### What is being asked
Render every line of text in the records below as a Markdown table with two columns, Row and Line, giving each line its own row number and skipping blank lines. Leave the pictures out of the answer.

### Supplied records
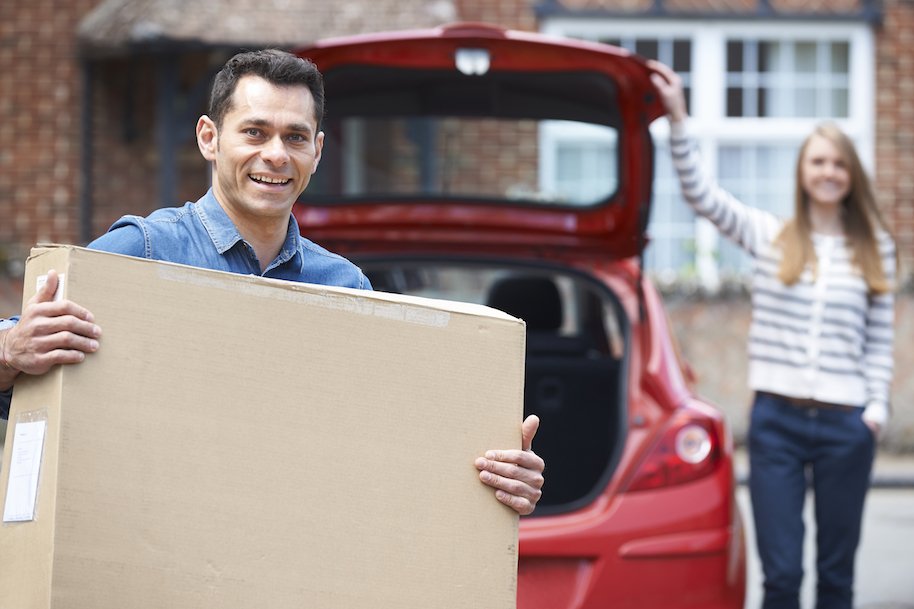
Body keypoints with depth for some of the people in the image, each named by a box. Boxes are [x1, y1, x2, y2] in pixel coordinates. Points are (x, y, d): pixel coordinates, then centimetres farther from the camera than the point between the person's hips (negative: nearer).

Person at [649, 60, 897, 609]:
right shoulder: (769, 236, 6)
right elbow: (701, 193, -3)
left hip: (846, 425, 1)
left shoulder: (875, 250, 7)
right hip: (777, 420, 0)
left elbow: (881, 338, 9)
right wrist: (678, 117, -12)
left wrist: (877, 406, -2)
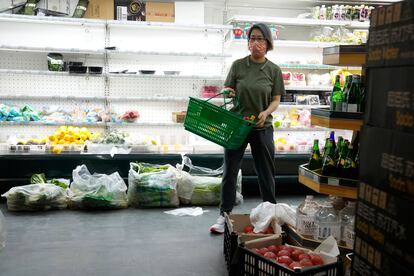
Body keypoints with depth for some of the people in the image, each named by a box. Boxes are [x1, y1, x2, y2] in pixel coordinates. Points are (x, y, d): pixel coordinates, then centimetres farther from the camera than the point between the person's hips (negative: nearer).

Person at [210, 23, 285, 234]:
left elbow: (276, 100, 0)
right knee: (230, 171, 4)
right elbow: (228, 90, 7)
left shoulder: (274, 70, 0)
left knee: (266, 173, 10)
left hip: (262, 128, 0)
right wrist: (228, 93, -17)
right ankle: (224, 215, 15)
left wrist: (266, 112, -20)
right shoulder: (238, 65, -1)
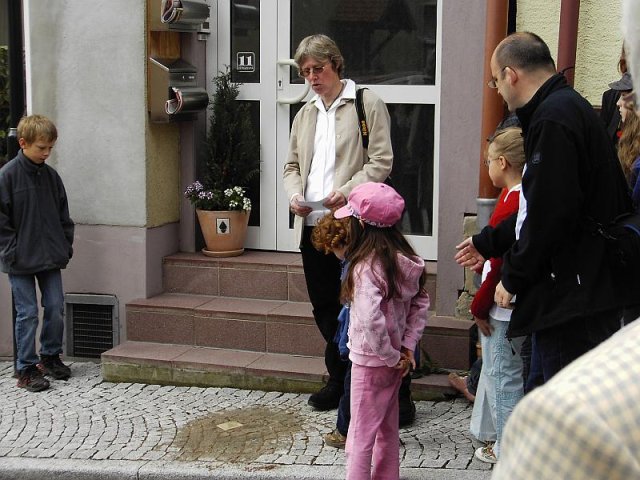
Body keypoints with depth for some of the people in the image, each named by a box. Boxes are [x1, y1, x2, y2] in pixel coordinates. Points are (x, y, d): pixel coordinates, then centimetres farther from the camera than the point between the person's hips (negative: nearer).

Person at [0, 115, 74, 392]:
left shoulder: (51, 176, 6)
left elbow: (63, 215, 14)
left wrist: (66, 246, 7)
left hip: (51, 257, 5)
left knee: (56, 308, 8)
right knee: (28, 313, -1)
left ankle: (50, 357, 26)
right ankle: (26, 370, 9)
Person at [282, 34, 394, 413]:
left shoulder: (367, 103, -1)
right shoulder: (305, 115, 18)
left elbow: (382, 162, -7)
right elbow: (293, 165, 23)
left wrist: (346, 191, -19)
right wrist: (295, 194, 2)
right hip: (312, 224, 6)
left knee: (349, 305, -4)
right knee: (323, 306, 10)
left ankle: (342, 378, 9)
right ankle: (341, 378, 23)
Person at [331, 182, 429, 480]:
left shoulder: (367, 268, -25)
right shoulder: (404, 259, 0)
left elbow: (371, 321, -33)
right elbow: (421, 304, 5)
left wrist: (390, 356, -20)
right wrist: (407, 347, 2)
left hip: (371, 361, -8)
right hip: (395, 360, 8)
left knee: (361, 435, 4)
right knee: (387, 429, 22)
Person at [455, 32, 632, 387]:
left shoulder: (553, 119, -17)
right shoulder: (567, 107, 17)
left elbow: (550, 214, -23)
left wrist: (513, 277, -11)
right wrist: (487, 243, 29)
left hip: (573, 300, -11)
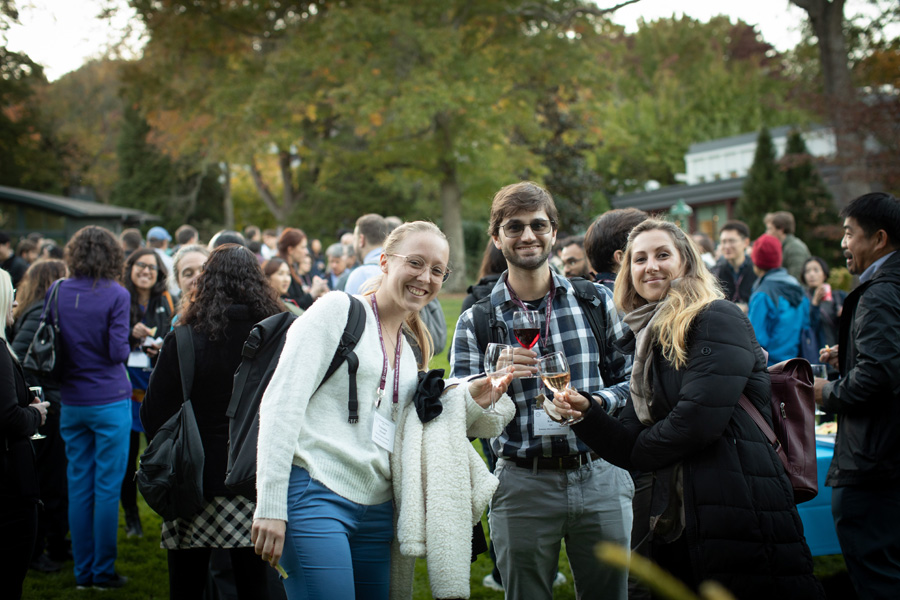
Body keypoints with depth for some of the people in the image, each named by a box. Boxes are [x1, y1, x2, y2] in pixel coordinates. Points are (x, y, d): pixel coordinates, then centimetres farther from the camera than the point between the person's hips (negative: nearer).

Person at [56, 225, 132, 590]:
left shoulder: (57, 293, 2)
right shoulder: (116, 294, -10)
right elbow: (118, 352, -13)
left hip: (71, 403, 4)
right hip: (110, 400, -4)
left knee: (79, 486, 10)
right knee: (108, 487, 3)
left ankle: (83, 572, 17)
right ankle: (104, 572, 8)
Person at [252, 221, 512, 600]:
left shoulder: (413, 348, 19)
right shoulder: (338, 310, -2)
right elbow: (281, 403, -10)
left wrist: (470, 399, 1)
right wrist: (270, 505, -17)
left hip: (377, 511, 7)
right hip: (316, 495, -7)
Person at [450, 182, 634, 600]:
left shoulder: (595, 300, 6)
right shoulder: (475, 322, 3)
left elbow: (634, 377, 8)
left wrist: (597, 403, -12)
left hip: (601, 477, 1)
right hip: (522, 484, -1)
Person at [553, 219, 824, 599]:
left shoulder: (718, 319, -6)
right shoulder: (649, 339, 17)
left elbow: (698, 421, -18)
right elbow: (631, 448, 11)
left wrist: (639, 447, 0)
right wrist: (585, 413, -7)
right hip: (678, 524, 8)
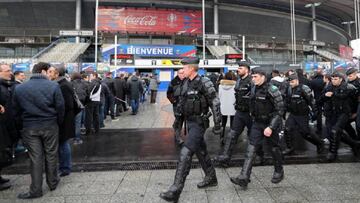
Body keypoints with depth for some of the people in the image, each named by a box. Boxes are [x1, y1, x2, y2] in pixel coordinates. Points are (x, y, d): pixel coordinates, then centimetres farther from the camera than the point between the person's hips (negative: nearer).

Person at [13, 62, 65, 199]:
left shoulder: (19, 88, 0)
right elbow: (60, 107, -8)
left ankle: (36, 190, 15)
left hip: (29, 128, 2)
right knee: (51, 155, 13)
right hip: (50, 126, -1)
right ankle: (52, 183, 28)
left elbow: (16, 110, 6)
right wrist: (58, 122, 7)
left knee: (35, 158, 8)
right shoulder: (53, 86, -10)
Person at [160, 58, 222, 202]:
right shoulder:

### Solution to the problem
| Row | Line |
|---|---|
| 1 | Body keypoints with depth for some of the people in the image, each named by a box. Boxes are [x1, y1, x2, y2] in pixel coordinates. Points are (x, y, d): pixel coordinates, then centimetres farther from the camera than the point between the person's hips (negative: nearer). |
| 2 | Person at [649, 60, 897, 609]: |
| 3 | right shoulder: (769, 236, 6) |
| 4 | right elbow: (701, 193, -3) |
| 5 | left hip: (846, 425, 1) |
| 6 | left shoulder: (875, 250, 7) |
| 7 | right hip: (777, 420, 0) |
| 8 | left elbow: (881, 338, 9) |
| 9 | right wrist: (678, 117, -12) |
| 10 | left wrist: (877, 406, -2) |
| 11 | Body keypoints with depth for some of the people in the image, each named by a box. Boxes are [x1, y1, x2, y2] in pixel coordinates. Points are (x, y, d): pixel coordinates, then centimetres farther from the camera than the point between the person's hips (negative: nearer). |
| 12 | Person at [210, 23, 285, 234]: |
| 13 | left elbow: (276, 100, 0) |
| 14 | right knee: (230, 171, 4) |
| 15 | right elbow: (228, 90, 7) |
| 16 | left shoulder: (274, 70, 0) |
| 17 | left knee: (266, 173, 10) |
| 18 | left hip: (262, 128, 0) |
| 19 | right wrist: (228, 93, -17) |
| 20 | right ankle: (224, 215, 15) |
| 21 | left wrist: (266, 112, -20) |
| 22 | right shoulder: (238, 65, -1) |
| 23 | Body keypoints with depth for some of the people in the image, each named by a box. Boxes are [x1, y1, x2, y2] in pixel coordinates. Points are (x, y, d): pixel coordinates, then centimetres farther from the camera than the point between the person's hips (negative: nearer). |
| 24 | Person at [0, 115, 74, 392]: |
| 25 | left shoulder: (51, 176, 6) |
| 26 | left elbow: (63, 215, 14) |
| 27 | left wrist: (66, 246, 7) |
| 28 | left hip: (51, 257, 5) |
| 29 | left knee: (56, 308, 8) |
| 30 | right knee: (28, 313, -1) |
| 31 | left ankle: (50, 357, 26) |
| 32 | right ankle: (26, 370, 9) |
| 33 | Person at [282, 34, 394, 413]: |
| 34 | left shoulder: (367, 103, -1) |
| 35 | right shoulder: (305, 115, 18) |
| 36 | left elbow: (382, 162, -7) |
| 37 | right elbow: (293, 165, 23) |
| 38 | left wrist: (346, 191, -19) |
| 39 | right wrist: (295, 194, 2) |
| 40 | right hip: (312, 224, 6) |
| 41 | left knee: (349, 305, -4) |
| 42 | right knee: (323, 306, 10) |
| 43 | left ankle: (342, 378, 9) |
| 44 | right ankle: (341, 378, 23) |
| 45 | Person at [331, 182, 429, 480]: |
| 46 | left shoulder: (367, 268, -25) |
| 47 | right shoulder: (404, 259, 0) |
| 48 | left elbow: (371, 321, -33) |
| 49 | right elbow: (421, 304, 5) |
| 50 | left wrist: (390, 356, -20) |
| 51 | right wrist: (407, 347, 2) |
| 52 | left hip: (371, 361, -8) |
| 53 | right hip: (395, 360, 8) |
| 54 | left knee: (361, 435, 4) |
| 55 | right knee: (387, 429, 22) |
| 56 | Person at [455, 32, 632, 387]: |
| 57 | left shoulder: (553, 119, -17) |
| 58 | right shoulder: (567, 107, 17) |
| 59 | left elbow: (550, 214, -23) |
| 60 | left wrist: (513, 277, -11) |
| 61 | right wrist: (487, 243, 29) |
| 62 | left hip: (573, 300, -11) |
| 63 | Body keypoints with depth for some of the people in the image, each named by a box. Boxes are [x1, y1, x2, y2] in pixel coordinates. Points are (x, y, d): pixel coordinates, then centimetres farther from the camera than the point between the person's hips (negative: nearer). |
| 64 | Person at [56, 225, 132, 590]: |
| 65 | left shoulder: (57, 293, 2) |
| 66 | right shoulder: (116, 294, -10) |
| 67 | right elbow: (118, 352, -13) |
| 68 | left hip: (71, 403, 4) |
| 69 | right hip: (110, 400, -4) |
| 70 | left knee: (79, 486, 10) |
| 71 | right knee: (108, 487, 3) |
| 72 | left ankle: (83, 572, 17) |
| 73 | right ankle: (104, 572, 8) |
| 74 | Person at [252, 221, 512, 600]: |
| 75 | left shoulder: (413, 348, 19) |
| 76 | right shoulder: (338, 310, -2) |
| 77 | right elbow: (281, 403, -10) |
| 78 | left wrist: (470, 399, 1) |
| 79 | right wrist: (270, 505, -17) |
| 80 | left hip: (377, 511, 7) |
| 81 | right hip: (316, 495, -7) |
| 82 | Person at [450, 182, 634, 600]: |
| 83 | left shoulder: (595, 300, 6) |
| 84 | right shoulder: (475, 322, 3) |
| 85 | left elbow: (634, 377, 8) |
| 86 | left wrist: (597, 403, -12) |
| 87 | left hip: (601, 477, 1) |
| 88 | right hip: (522, 484, -1) |
| 89 | Person at [553, 219, 824, 599]: |
| 90 | left shoulder: (718, 319, -6) |
| 91 | right shoulder: (649, 339, 17) |
| 92 | left elbow: (698, 421, -18) |
| 93 | right elbow: (631, 448, 11) |
| 94 | left wrist: (639, 447, 0) |
| 95 | right wrist: (585, 413, -7) |
| 96 | right hip: (678, 524, 8) |
| 97 | Body keypoints with depth for some of the people in the image, each named by a box. Boxes are [x1, y1, x2, y2] in pixel coordinates. Points are (x, y, d): pixel coordinates, then centimetres farther from the camera than the point between the person's hips (negative: nearer). |
| 98 | Person at [13, 62, 65, 199]: |
| 99 | left shoulder: (19, 88, 0) |
| 100 | right elbow: (60, 107, -8) |
| 101 | left ankle: (36, 190, 15) |
| 102 | left hip: (29, 128, 2) |
| 103 | right knee: (51, 155, 13) |
| 104 | right hip: (50, 126, -1) |
| 105 | right ankle: (52, 183, 28) |
| 106 | left elbow: (16, 110, 6) |
| 107 | right wrist: (58, 122, 7) |
| 108 | left knee: (35, 158, 8) |
| 109 | right shoulder: (53, 86, -10) |
| 110 | Person at [160, 58, 222, 202]: |
| 111 | right shoulder: |